--- START TEXT EXCERPT ---

My wife has a twice-yearly ritual of looking for a new everyday bag.
The criteria are simple enough: it has to accommodate a 15” laptop, it has to be comfortable to carry and tough enough to survive her daily 25-minute walk to work and back again, and it has to be stylish.
It’s the last criterion that turns this search into an ordeal. I’m speaking from personal experience here, because I’ve been along for the ride on most of those quests. There’s no shortage of bags in general, of course. There are plenty of tough, spacious, comfortable, laptop-accommodating ones too.
But for the most part, they’re hideous.
Now don’t get me wrong: your average male office-worker (or teenaged boy) will love them. Black PVC. Black piping. Black zips, maybe with a flash of cautionary yellow or electric blue. Webbing for a bottle of water. Carbon fibre mesh for… some reason. The puckered thing to route your headphones through, that looks like the exotic arsehole of an invertebrate. Most bags tick all those boxes with aplomb.
Style is another matter. My wife doesn’t want a boy bag, which comes in exactly two varieties: the aforementioned, comically macho Tom Clancy’s Splinter Cell nonsense, and the Ubiquitous Brown Leather Manbag. So far, so passé. Hence the ritual.
I know how she feels. Not that I’m in need of a bag – I’m happy with my current set, thanks very much – but I’m certainly sick and tired of the sea of monochromatic colours everywhere in the technology industry, and in male-targeted products in general.
The choices are appalling. Bags? Black, as I said. Cases and casings? Black. Maybe charcoal, or silver. PC? Grey. Laptop? Black, grey, silver, white. Tablet? Black. Phone? Black, grey, or white. Every conceivable electronic accessory? Black. It’s beyond depressing. It’s morbid. And come to think of it, it’s insulting.
My favourite colour in the world is purple. A rich, vibrant, royal purple.

--- END TEXT EXCERPT ---
--- START RECORDS FOR THIS EXERCISE ---

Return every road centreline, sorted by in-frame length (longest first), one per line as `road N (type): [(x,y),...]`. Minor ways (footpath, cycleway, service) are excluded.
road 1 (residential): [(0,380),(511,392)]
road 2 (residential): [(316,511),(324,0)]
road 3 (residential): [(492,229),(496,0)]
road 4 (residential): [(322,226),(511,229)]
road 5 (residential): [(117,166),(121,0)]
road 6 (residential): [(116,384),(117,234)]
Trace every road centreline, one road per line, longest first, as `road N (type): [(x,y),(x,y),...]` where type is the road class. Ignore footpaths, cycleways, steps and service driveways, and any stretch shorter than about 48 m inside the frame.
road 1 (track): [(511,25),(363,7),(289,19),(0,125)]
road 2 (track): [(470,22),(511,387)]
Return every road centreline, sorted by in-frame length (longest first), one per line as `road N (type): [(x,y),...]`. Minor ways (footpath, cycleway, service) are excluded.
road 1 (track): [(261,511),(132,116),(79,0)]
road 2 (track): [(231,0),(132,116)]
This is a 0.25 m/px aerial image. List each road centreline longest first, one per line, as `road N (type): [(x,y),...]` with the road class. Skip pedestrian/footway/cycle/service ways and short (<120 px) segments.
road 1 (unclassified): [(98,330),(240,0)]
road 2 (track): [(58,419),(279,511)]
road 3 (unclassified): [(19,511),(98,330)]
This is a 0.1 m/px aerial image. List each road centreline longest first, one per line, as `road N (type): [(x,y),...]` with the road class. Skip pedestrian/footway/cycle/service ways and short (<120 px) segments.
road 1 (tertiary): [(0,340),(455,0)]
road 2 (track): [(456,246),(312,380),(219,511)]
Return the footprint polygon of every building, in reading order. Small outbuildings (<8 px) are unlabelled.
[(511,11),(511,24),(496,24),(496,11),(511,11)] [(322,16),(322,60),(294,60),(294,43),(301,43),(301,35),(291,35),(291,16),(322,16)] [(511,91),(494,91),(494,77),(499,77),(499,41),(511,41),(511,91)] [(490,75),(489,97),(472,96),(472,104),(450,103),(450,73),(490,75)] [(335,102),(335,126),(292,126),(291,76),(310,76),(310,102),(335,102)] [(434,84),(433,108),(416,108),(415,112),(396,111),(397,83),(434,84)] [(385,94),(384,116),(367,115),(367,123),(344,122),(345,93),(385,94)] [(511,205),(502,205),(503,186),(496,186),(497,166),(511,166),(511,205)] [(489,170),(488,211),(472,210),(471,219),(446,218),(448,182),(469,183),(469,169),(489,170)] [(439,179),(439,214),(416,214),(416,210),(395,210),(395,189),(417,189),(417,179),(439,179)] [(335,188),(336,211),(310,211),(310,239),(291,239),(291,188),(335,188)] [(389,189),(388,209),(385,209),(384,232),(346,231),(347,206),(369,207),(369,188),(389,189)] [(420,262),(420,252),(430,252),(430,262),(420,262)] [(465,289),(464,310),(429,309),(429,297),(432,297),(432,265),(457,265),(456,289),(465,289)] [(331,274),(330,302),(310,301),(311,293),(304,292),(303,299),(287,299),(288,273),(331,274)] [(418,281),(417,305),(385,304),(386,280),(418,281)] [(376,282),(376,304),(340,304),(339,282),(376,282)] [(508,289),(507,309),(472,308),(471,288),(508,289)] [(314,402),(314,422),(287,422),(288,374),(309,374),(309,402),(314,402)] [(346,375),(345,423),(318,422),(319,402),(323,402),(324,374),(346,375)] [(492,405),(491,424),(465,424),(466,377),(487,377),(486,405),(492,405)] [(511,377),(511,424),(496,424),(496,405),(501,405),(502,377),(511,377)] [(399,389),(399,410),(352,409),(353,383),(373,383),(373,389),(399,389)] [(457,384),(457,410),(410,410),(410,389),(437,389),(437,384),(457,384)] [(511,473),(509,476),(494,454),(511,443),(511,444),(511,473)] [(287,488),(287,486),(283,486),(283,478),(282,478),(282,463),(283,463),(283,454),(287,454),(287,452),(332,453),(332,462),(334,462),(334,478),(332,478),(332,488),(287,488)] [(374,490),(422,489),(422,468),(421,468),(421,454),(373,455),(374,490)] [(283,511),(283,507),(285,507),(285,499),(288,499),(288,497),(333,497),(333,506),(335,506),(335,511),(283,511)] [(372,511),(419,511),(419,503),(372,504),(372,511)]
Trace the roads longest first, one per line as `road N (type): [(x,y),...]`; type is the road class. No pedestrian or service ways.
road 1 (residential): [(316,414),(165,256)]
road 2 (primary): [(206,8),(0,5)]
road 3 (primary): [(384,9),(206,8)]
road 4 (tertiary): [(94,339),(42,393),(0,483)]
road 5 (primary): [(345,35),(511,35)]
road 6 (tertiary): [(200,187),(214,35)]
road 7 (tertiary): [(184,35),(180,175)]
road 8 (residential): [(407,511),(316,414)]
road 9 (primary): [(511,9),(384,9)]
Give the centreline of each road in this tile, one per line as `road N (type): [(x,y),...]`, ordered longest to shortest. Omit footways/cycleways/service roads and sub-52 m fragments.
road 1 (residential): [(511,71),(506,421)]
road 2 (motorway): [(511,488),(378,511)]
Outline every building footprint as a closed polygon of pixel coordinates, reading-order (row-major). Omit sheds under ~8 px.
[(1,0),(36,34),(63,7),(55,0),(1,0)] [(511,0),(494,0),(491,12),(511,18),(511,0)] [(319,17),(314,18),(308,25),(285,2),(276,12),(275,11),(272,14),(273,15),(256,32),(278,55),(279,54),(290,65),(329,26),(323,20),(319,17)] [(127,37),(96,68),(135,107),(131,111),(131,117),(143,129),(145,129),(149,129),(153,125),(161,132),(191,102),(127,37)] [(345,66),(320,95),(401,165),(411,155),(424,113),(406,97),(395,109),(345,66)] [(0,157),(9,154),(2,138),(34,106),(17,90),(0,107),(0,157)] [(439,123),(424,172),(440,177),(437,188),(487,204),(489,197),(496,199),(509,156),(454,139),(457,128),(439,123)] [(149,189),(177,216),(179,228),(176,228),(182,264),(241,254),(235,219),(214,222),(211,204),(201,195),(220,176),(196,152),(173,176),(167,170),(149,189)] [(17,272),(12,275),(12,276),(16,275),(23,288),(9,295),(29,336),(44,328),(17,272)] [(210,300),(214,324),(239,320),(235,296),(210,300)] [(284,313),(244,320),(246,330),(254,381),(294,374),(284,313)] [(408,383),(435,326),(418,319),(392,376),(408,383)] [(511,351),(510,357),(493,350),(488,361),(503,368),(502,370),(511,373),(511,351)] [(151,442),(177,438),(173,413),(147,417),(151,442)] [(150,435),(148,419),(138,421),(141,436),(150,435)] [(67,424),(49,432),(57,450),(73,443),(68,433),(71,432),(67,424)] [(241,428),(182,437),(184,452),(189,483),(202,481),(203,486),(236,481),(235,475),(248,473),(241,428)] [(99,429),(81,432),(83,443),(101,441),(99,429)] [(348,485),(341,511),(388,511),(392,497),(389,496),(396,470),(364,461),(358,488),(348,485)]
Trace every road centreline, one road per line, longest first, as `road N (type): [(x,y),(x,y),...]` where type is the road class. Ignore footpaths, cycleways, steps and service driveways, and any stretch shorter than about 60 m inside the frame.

--- END RECORDS FOR THIS EXERCISE ---

REQUESTS →
a: Repeat the rows verbatim, starting at the one containing "Trace the roads" and ending at the one containing "road 2 (motorway): [(511,488),(378,511)]".
b: Go on with the essay on drab bags and gadgets from its final sentence.
The essay on drab bags and gadgets and the rows come from separate sources.

TASK ANSWERS →
a:
Trace the roads longest first, one per line as `road N (type): [(x,y),...]`; type is the road class. No pedestrian or service ways.
road 1 (residential): [(316,414),(165,256)]
road 2 (primary): [(206,8),(0,5)]
road 3 (primary): [(384,9),(206,8)]
road 4 (tertiary): [(94,339),(42,393),(0,483)]
road 5 (primary): [(345,35),(511,35)]
road 6 (tertiary): [(200,187),(214,35)]
road 7 (tertiary): [(184,35),(180,175)]
road 8 (residential): [(407,511),(316,414)]
road 9 (primary): [(511,9),(384,9)]
Give the centreline of each road in this tile, one per line as `road N (type): [(x,y),...]`, ordered longest to shortest. Omit footways/cycleways/service roads and sub-52 m fragments.
road 1 (residential): [(511,71),(506,421)]
road 2 (motorway): [(511,488),(378,511)]

b:
The colour of the broad stripe on the toga of magistrates in ancient Rome. The hard-to-make and expensive colour of the past. The colour of The Joker’s favourite blazer. Purple is bold and magnificent, and if I’m shopping for something, I check to see if it’s available in purple.
You know what else is magnificent? Crimson. And cobalt. And salmon pink. Sunburst yellow is pretty fantastic too, but honestly I don’t have the complexion for it. No-one was happier than I was when Apple brought the first bondi blue iMac into the world, and then all the coloured (and patterned) variants.
Then we had the spin-off iPod minis, nanos and shuffles. The iPhone 5c. Watch straps. Finally, some colour bleeding back into the world! By contrast, when Microsoft made the Zune, it was available in black, white, or brown. Brown. That’s a swing and a miss.
I’m so tired of dreary colours designed for insecure men who want to dress like ninja assassins in geek-culture t-shirts. I know black is slimming, but so is death, the primary thing I associate with that awful colour.
Black is boring. Dark grey is boring. Even white is boring now, after a brief few years of distinction.
The first thing I do when I get a new phone (yes, I went with the gold iPhone 5s and 6, for lack of a better choice) is to put a case on it. I’ve experimented with Apple’s own cases, plastic ones from third parties, leather flip-covers, screen-printed Nintendo controllers, and even one that lets you build Lego on the back of it. Almost none of those were monochromatic. I couldn’t bear it if they were.
We can do better than this. Colour isn’t a crime. No-one is trying to dress you up as Lady Gaga. You can still wear your blue or grey or black jeans, and your black or brown or white or navy shoes, and your white or blue shirts. Just don’t mix and match the shoe and belt colours, and you’ll have no complaints from me.
Your personal tech, and the other stuff you carry with you every day, doesn’t have to look the same to you as it does to your dog. Think of the poor cops on your favourite TV show, service revolvers drawn, hunting frantically through the crowd for the guy in the black jacket, with the black bag. They don’t have a chance.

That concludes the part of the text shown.